Ne pas comparer votre performance aux indices sur trois mois. Sur un trimestre, n’importe quelle ligne peut sous-performer ou surperformer n’importe quel indice pour des raisons de timing d’achat. Ce n’est pas une information significative. Comparez sur cinq ans minimum.
Ne pas ajouter une nouvelle ligne ETF parce qu’un article que vous avez lu cette semaine en vantait les mérites. Les décisions d’allocation se prennent dans le calme, pas au fil de l’actualité financière.
Comment noter ses décisions pour ne pas repartir de zéro à chaque bilan ?
Un document simple, tenu à jour : date du bilan, valeur du portefeuille, total versé, décision prise (ou absence de décision). En relisant ce journal à chaque trimestre, vous voyez la trajectoire sur plusieurs années, ce qui est à la fois motivant et utile pour ne pas répéter les mêmes erreurs.
Ce que j’y note aussi : mon état d’esprit au moment du bilan. « Marchés en baisse, j’ai hésité à couper mais j’ai maintenu le cap. » Ce genre de note vaut de l’or lors du bilan suivant. Elle rappelle que l’émotion du moment était une mauvaise conseillère.
FAQ
Faut-il regarder son portefeuille entre deux bilans trimestriels ?
Idéalement non, sauf si vous avez une raison concrète (vérifier qu’un ordre s’est exécuté, par exemple). Plus vous regardez, plus vous serez exposé aux fluctuations de court terme qui n’ont aucune pertinence pour votre horizon d’investissement. Certains investisseurs passifs regardent leurs comptes une fois par an. C’est également valable.

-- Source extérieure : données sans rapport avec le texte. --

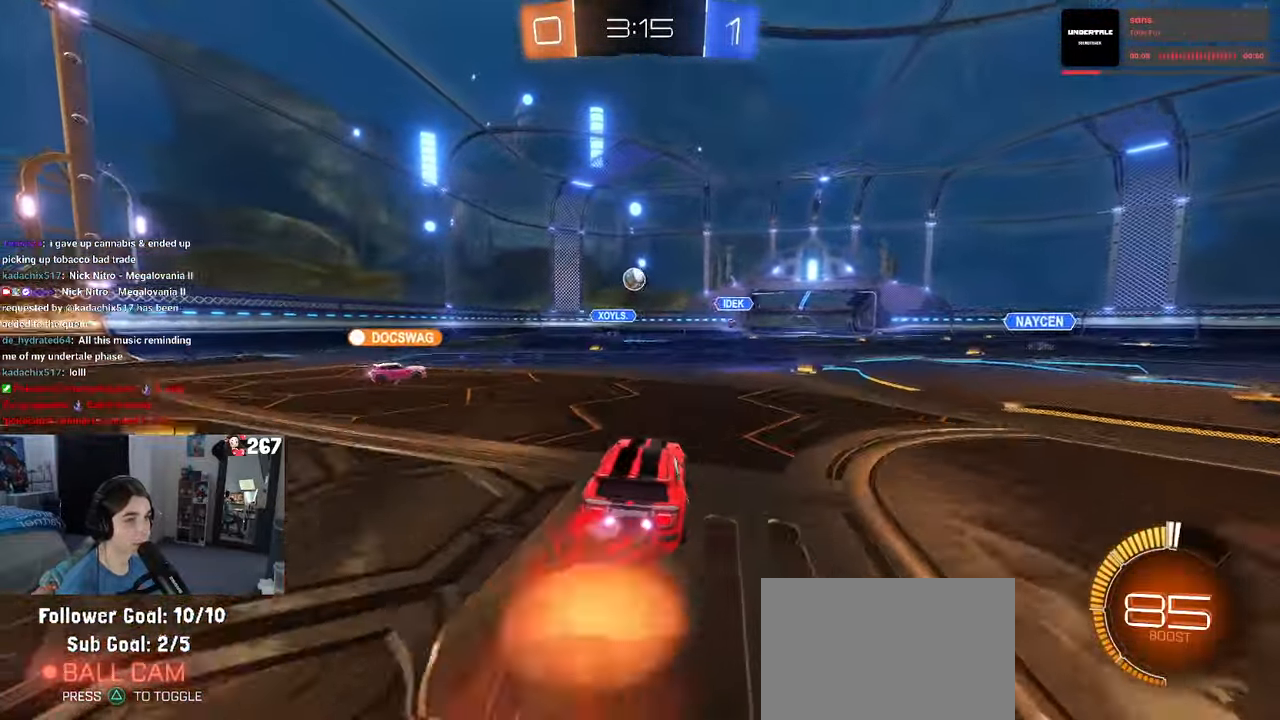
{"buttons": ["L1", "R1"], "left_stick": "up", "right_stick": "center", "events": [[117, "CROSS", "up"], [117, "left_stick", "center"], [184, "CROSS", "down"], [200, "R1", "down"], [217, "left_stick", "down"], [284, "L1", "down"], [400, "left_stick", "left"], [434, "CROSS", "up"], [450, "left_stick", "up"]]}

Que faire si lors du bilan, mon portefeuille a baissé de 20 % ?
Vérifier que rien d’anormal ne s’est produit sur vos comptes, noter la valeur, et ne pas vendre. Une baisse de 20 % sur un ETF indiciel large est une fluctuation normale sur un horizon de dix à quinze ans. Si cette baisse vous est insupportable à regarder, c’est peut-être le signal que votre allocation en unités de compte est trop élevée par rapport à votre tolérance réelle. Ajustez pour les versements futurs, ne vendez pas l’existant dans la panique.
Est-ce qu’un bilan trimestriel est nécessaire si tout est automatisé ?
C’est la bonne question. Si vos versements sont automatiques et que vous n’avez pas plusieurs lignes à rééquilibrer, vous pourriez techniquement ne faire qu’un bilan annuel. Le trimestriel reste utile parce qu’il vous permet de détecter rapidement une anomalie (virement raté, frais anormaux) et de maintenir un lien minimal avec votre stratégie. Trop d’automatisation sans regard du tout peut aussi générer des surprises désagréables lors du premier bilan annuel.